Sunday, June 21, 2015

This girl on Florianska Street in Krakow, Poland—this girl is loving something. Swooning behind her heavy, lidded eyes. Creating—or recreating—an embrace. What is happening inside her platinum head? Can she ever really tell us?

Love looks like many things. Love takes a fraction of a second to say and a library's worth of fine books to partly parse. In Kissing in America, Margo Rabb's poetry-riveted novel for young adults, love presents and perpetuates itself in ways both surprising and true.
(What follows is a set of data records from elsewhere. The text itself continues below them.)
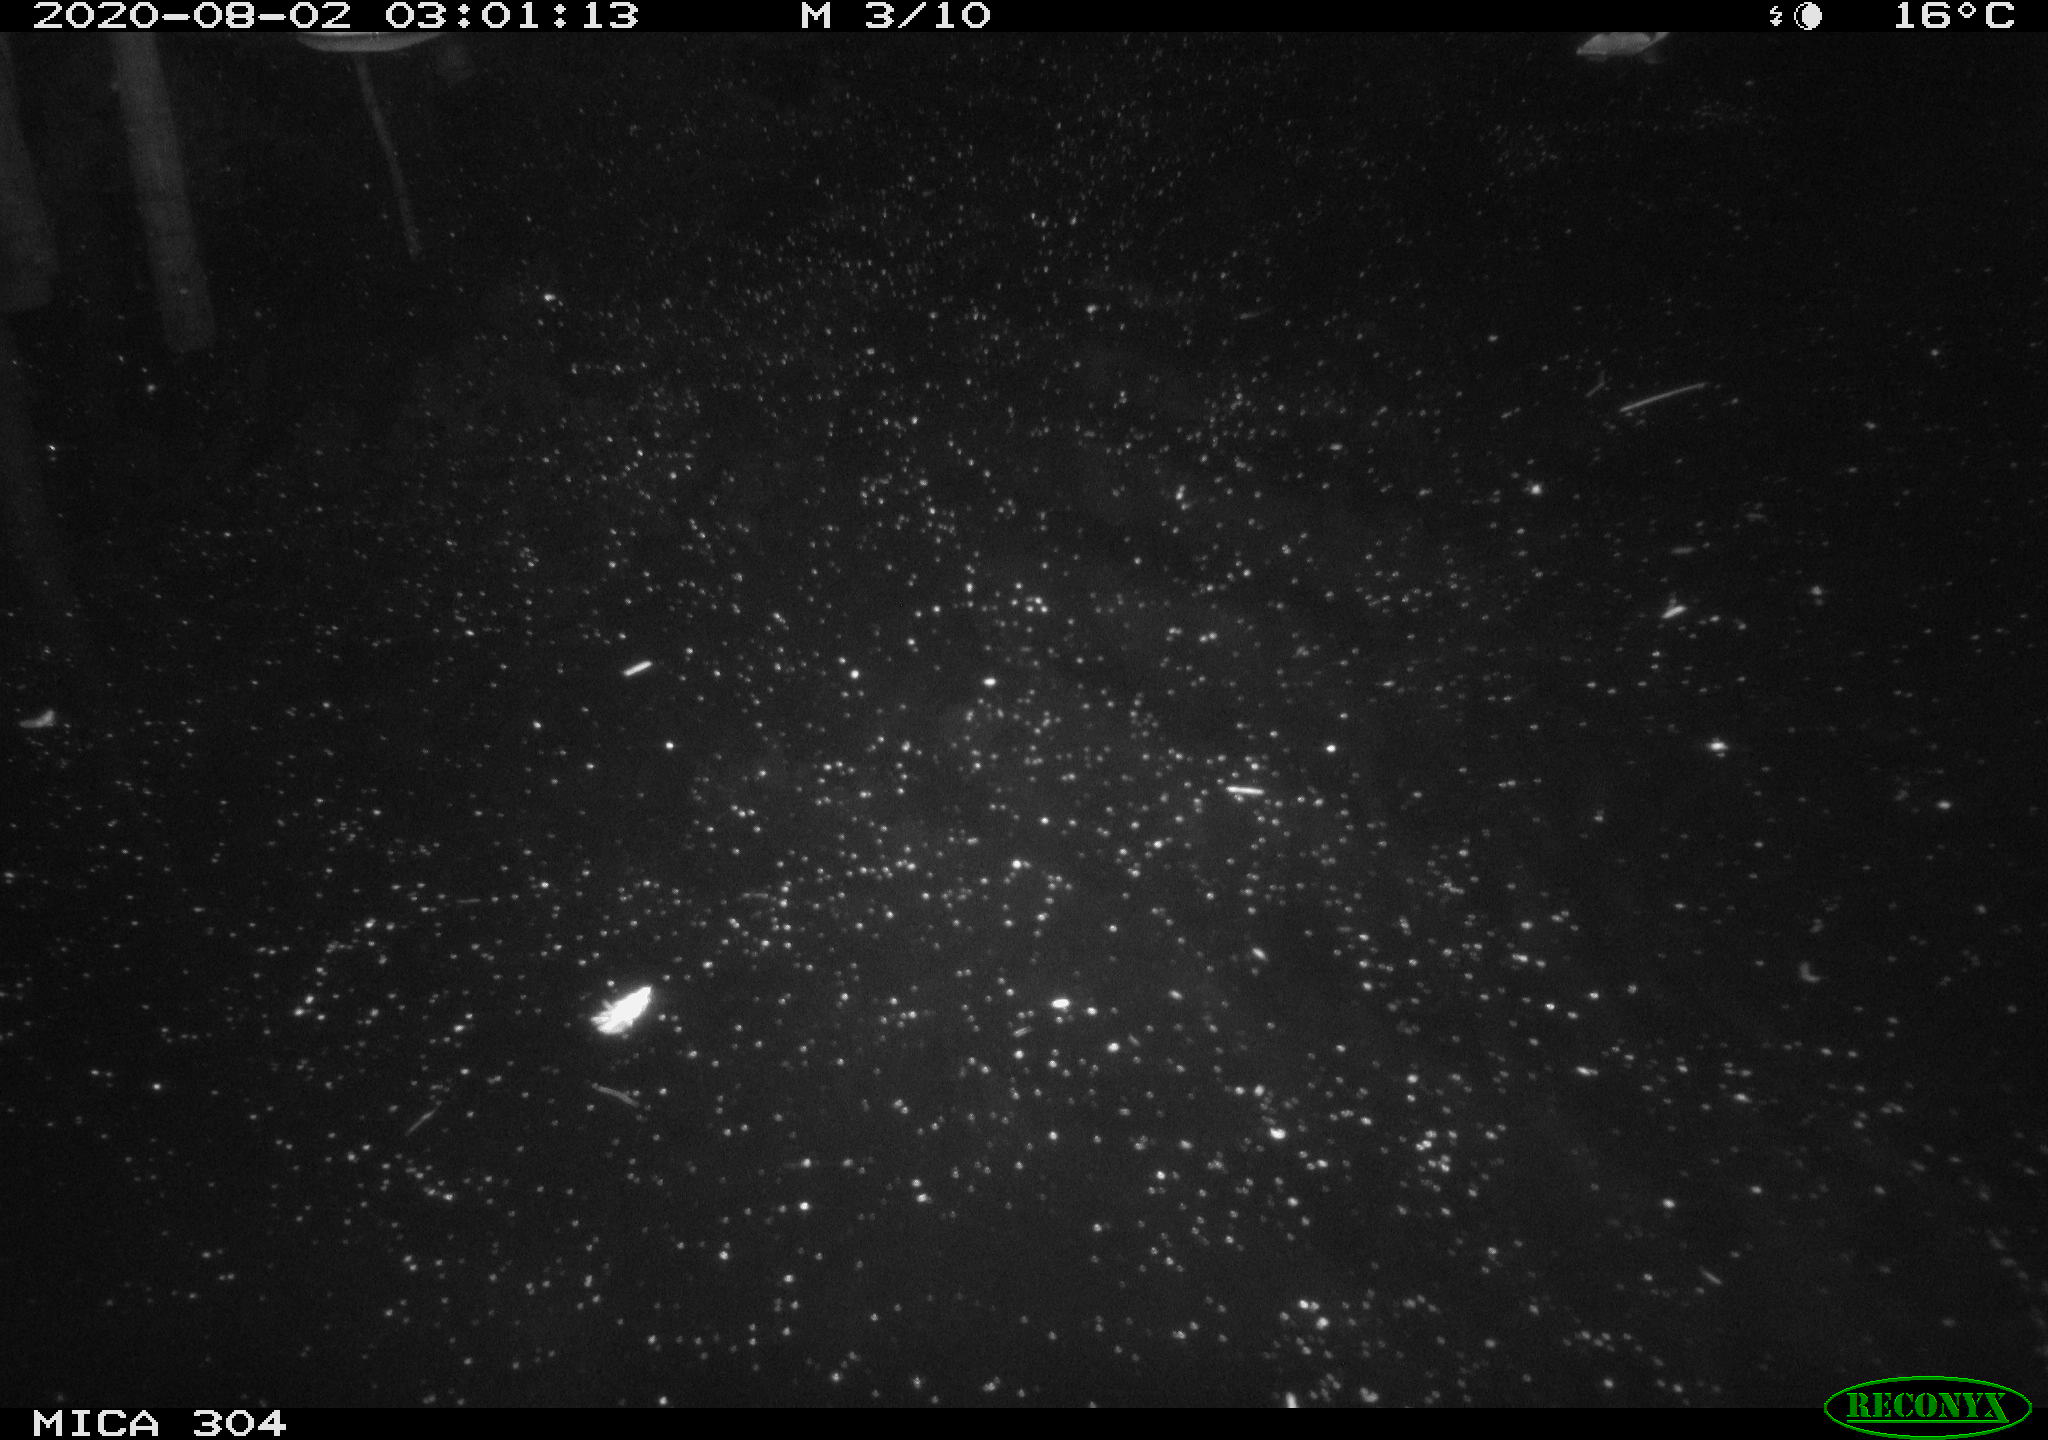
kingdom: Animalia
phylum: Chordata
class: Mammalia
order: Rodentia
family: Cricetidae
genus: Ondatra
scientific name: Ondatra zibethicus
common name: Muskrat
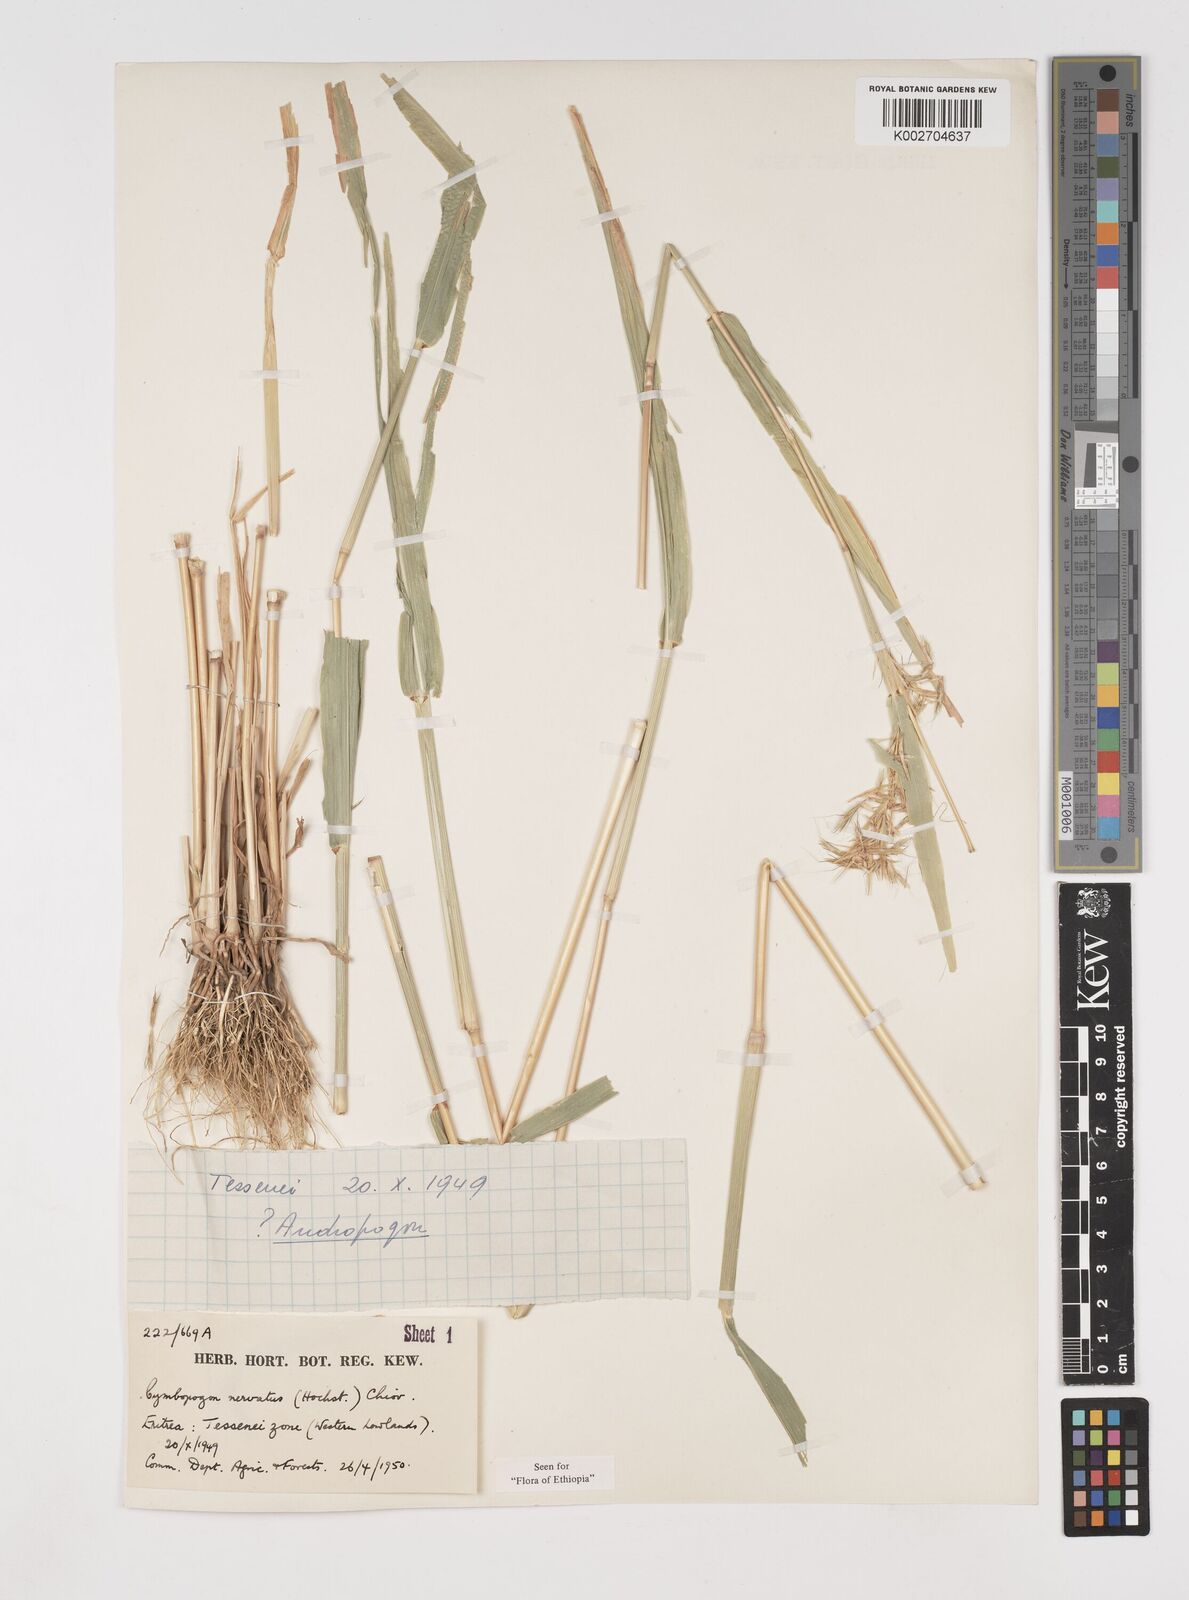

We think, as we begin, that we are setting out on a journey that will unite the perfect boy with the perfect girl, which is to say two young people whose personal tragedies and imperfections make them deliciously right for one another. Eva, an east coaster, is mourning the loss of her father and the emotional distance of her mother. Will has moved out west to escape his own mother's bankruptcy—and to try to overcome the estrangement with his father. With her genius friend, Eva concocts a scheme that will deliver her to Will's west-coast doorstep. What happens next will teach her lessons she could not have foreseen.

It is a winsome, winning tale—full of Margo's trademark humor and linguistic dignity. It is a story of nuance, of character shades, of a heart pattering and yearning, of a mind settling into a truth. How do we love, and how do we grieve?

Kissing in America is a romance of ideas.